__DIRECTIONS__:
Rewrite the entries below, changing "time" to "reading" throughout and keeping everything else the same. Leave the pictures out of your answer.

+++ SOURCE DATA

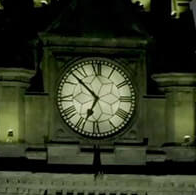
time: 6:52
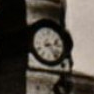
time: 2:23
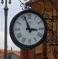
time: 2:56
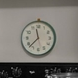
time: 11:37
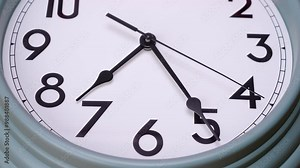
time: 7:24
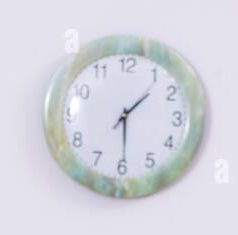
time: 1:29
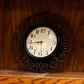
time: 8:43
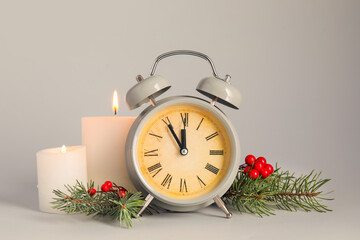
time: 11:54
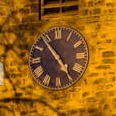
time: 4:53
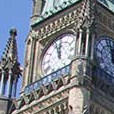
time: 11:56
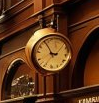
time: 2:54
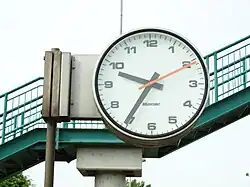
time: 9:35
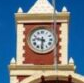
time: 9:31
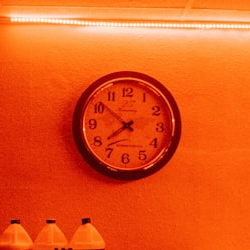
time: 7:51
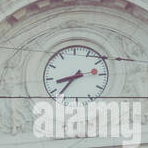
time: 8:37
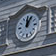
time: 12:05
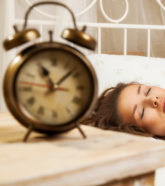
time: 11:07
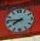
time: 7:46
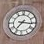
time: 7:16
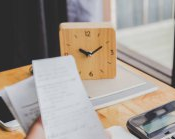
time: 9:10
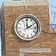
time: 1:59
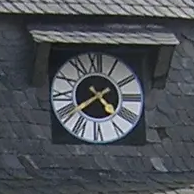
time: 4:39
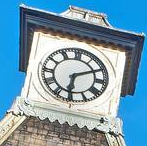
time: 6:10
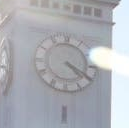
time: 4:19
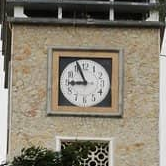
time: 8:56
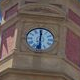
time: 6:00
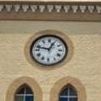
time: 12:47
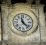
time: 11:22
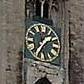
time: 1:35
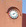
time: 8:11
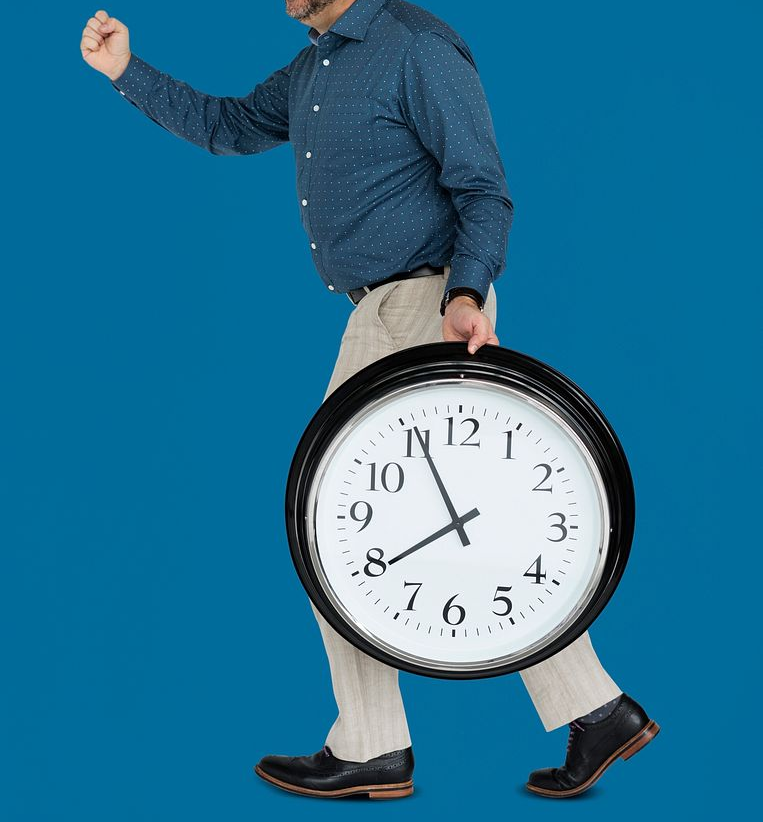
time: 7:55
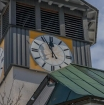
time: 11:55
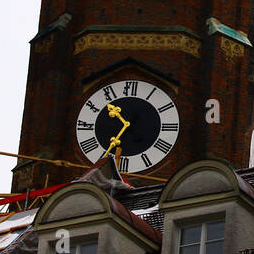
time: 10:34
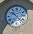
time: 10:22
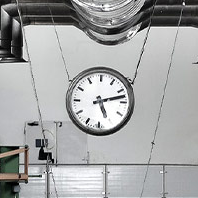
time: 5:12
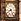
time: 8:25
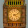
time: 4:12
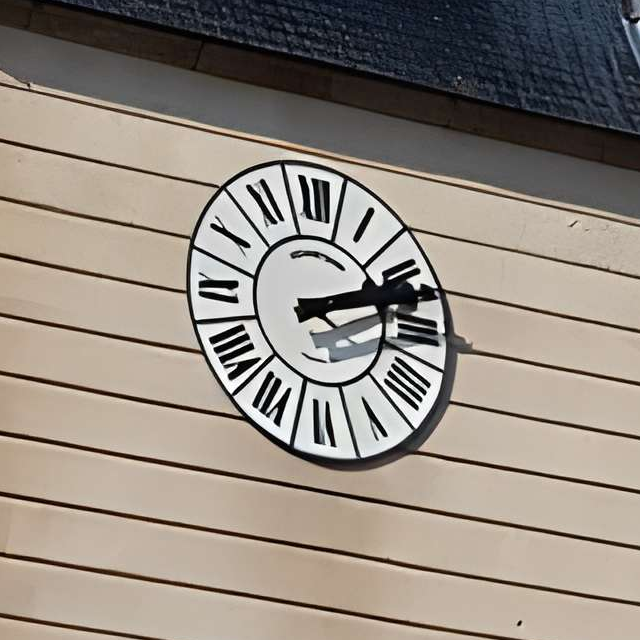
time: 2:11
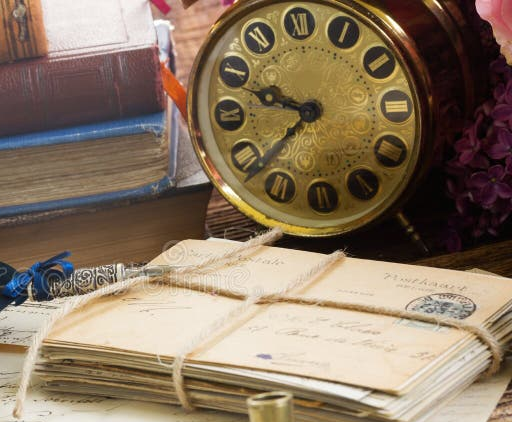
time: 9:38
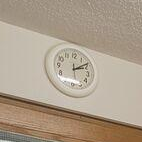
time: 2:08
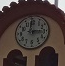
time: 2:59
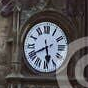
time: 5:40
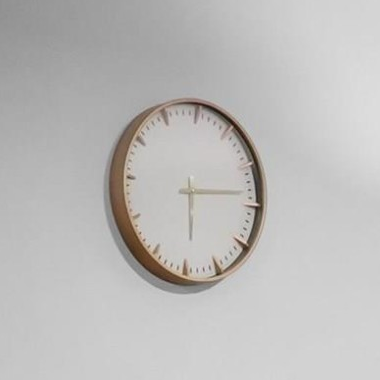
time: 6:13
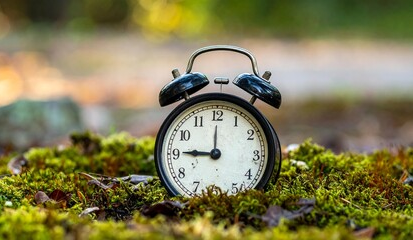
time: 9:00
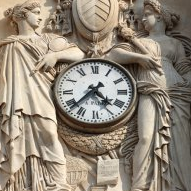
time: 4:37
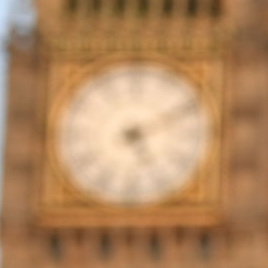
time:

++++++

__EXPECTED ANSWER__:
reading: 6:52
reading: 2:23
reading: 2:56
reading: 11:37
reading: 7:24
reading: 1:29
reading: 8:43
reading: 11:54
reading: 4:53
reading: 11:56
reading: 2:54
reading: 9:35
reading: 9:31
reading: 7:51
reading: 8:37
reading: 12:05
reading: 11:07
reading: 7:46
reading: 7:16
reading: 9:10
reading: 1:59
reading: 4:39
reading: 6:10
reading: 4:19
reading: 8:56
reading: 6:00
reading: 12:47
reading: 11:22
reading: 1:35
reading: 8:11
reading: 7:55
reading: 11:55
reading: 10:34
reading: 10:22
reading: 5:12
reading: 8:25
reading: 4:12
reading: 2:11
reading: 9:38
reading: 2:08
reading: 2:59
reading: 5:40
reading: 6:13
reading: 9:00
reading: 4:37
reading:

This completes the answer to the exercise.